Enviada em 23/12/2020
O governo Getúlio Vargas foi o primórdio da conquista de direitos pelos trabalhadores brasileiros, já que foi nesse período a implatação da CLT ( consolidação das leis do trabalho) a qual garantiu, por exemplo, o salário minímo. Entretanto, tais garantias, hodiernamente, são subvalorizadas em deterimento da garantia de emprego, visto que essa segurança é sinônimo de sucesso e dinheiro, no sistema vigente. Além disso, uma liberdade de escolha mascarada de exploração junto a romantização midiática desse tipo de ofício afeta, ainda mais, o bem-estar laboral.
Dessa forma, a possibilidade híbrida de trabalho associada a lógica capitalista de geração de renda alicerçam uma busca maior pela uberização. Isso ocorre porque as pessoas tendem a entender que ao ser seu próprio chefe terá mais liberdade como trabalhador. Desse modo, alguns indíviduos preferem ter um aplicativo para trabalhar do que ter um emprego fixo, no qual teria uma rotina pré-escolhida. Sob essa perspectiva, o filósofo alemão Friedrich Nietzsche afirmava não existir fatos e somente interpretações, no contexto real, simboliza que a escolha desses trabalhadores não afirmam uma mudança positiva para o trabalho, mas sim, uma perspectiva sobre essa tecnologia.
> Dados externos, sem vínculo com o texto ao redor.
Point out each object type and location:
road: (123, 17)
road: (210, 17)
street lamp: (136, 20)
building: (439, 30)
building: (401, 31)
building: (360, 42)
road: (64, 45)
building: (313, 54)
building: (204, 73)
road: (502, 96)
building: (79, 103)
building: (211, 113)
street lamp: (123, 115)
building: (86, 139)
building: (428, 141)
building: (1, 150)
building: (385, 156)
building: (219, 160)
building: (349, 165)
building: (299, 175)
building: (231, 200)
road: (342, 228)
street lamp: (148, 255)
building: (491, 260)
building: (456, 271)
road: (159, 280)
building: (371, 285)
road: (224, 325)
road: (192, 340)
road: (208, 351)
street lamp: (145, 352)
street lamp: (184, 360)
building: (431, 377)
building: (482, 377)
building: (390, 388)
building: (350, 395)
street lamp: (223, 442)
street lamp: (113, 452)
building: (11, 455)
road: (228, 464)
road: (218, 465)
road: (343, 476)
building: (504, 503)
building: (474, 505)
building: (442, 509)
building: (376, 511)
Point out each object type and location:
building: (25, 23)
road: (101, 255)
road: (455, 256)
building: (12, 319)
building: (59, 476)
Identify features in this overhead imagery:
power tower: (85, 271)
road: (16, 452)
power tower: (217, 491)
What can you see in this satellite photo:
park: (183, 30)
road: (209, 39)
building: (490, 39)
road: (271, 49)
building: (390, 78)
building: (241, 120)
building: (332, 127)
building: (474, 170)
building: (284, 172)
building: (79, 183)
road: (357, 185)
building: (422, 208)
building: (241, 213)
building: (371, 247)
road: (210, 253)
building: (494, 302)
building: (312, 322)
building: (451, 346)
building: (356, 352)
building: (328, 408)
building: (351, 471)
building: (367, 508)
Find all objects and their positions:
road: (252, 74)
Ademais, é perceptível que o sistema econômico gera uma mídia parcial a qual valoriza o que as grandes companhias incentivam. Tal fato é baseado na ideia de que essas grandes indústrias são as responsáveis por bancar a programação das grandes emissoras. Com isso, é comum reportagens que enalteçam o trabalhador que em meio a todas as dificuldades, conseguiu se empregar mediante os aplicativos, porém, sem mostrar que esse indíviduo passa mais horas que os demais trabalhando além das condições de trabalho precárias. Consequentemente, é reafirmada a ideia do jornalista Caco Barcelos de que a culpa não é de quem não sabe, mas sim de quem não informa, ou seja, a precarização do trabalho não é culpa do operário e sim da cultura que a incentiva.
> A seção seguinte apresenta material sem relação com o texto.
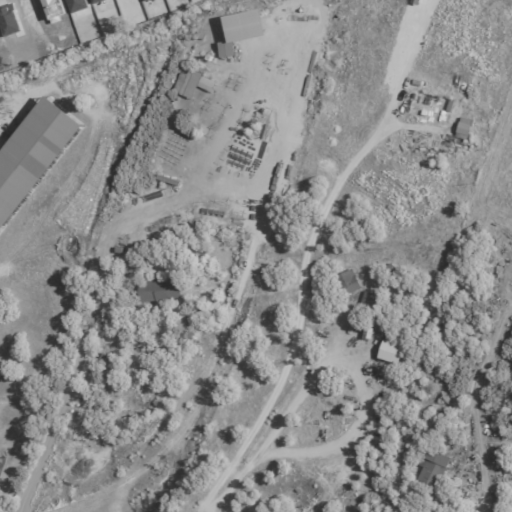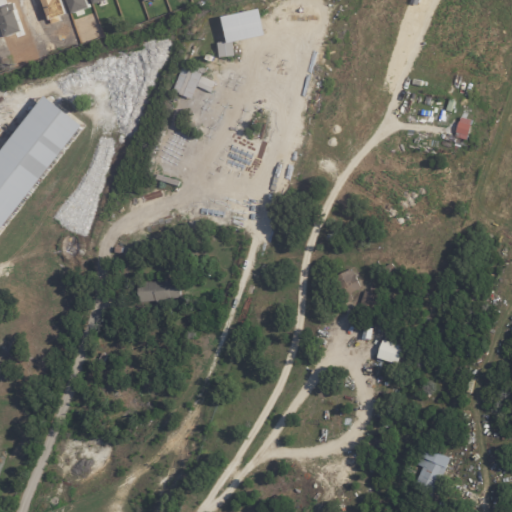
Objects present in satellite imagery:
building: (242, 30)
building: (192, 83)
building: (464, 128)
building: (33, 156)
building: (348, 282)
building: (160, 290)
building: (369, 301)
road: (295, 320)
road: (89, 328)
building: (390, 352)
building: (431, 470)
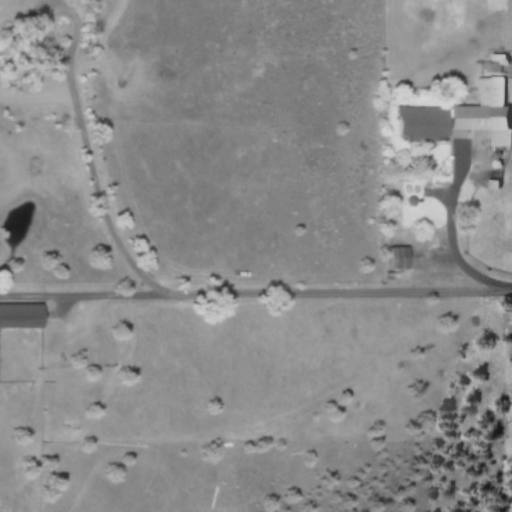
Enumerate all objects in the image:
building: (13, 2)
building: (14, 2)
building: (461, 110)
building: (455, 113)
building: (394, 257)
building: (394, 262)
road: (261, 295)
building: (18, 315)
building: (18, 315)
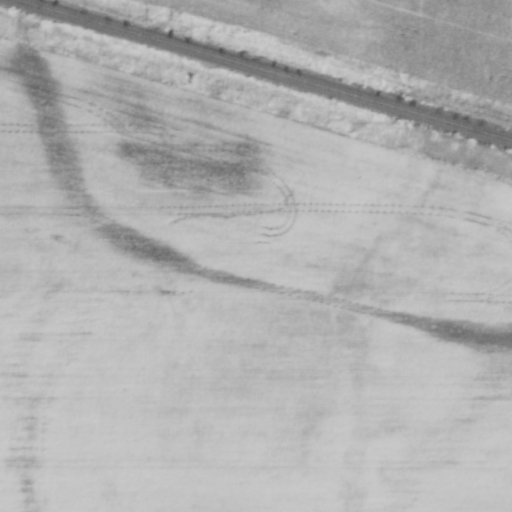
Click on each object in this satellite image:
railway: (264, 70)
Diante o exposto, urge a necessidade de modificar essa realidade quando se trata da uberização do trabalho. Na questão da hibridização da rotina, a Secretaria do Trabalho deve encorajar os contratantes a tentarem entrar em acordo com os funcionários para criar horários que atendam o bem-estar de ambos, e assim, evitar uma busca por liberdade que é acompanhada de falta de direitos. Outrossim, o poder legislativo deve criar um plano nacional que incentive a autorregulação das mídias para que essas mostrem os prós e os contras de ações, a exemplo desse novo tipo de trabalho, com a finalidade de evitar a desinformação. Com essas práticas os direitos garatidos por Vargas são restaurados.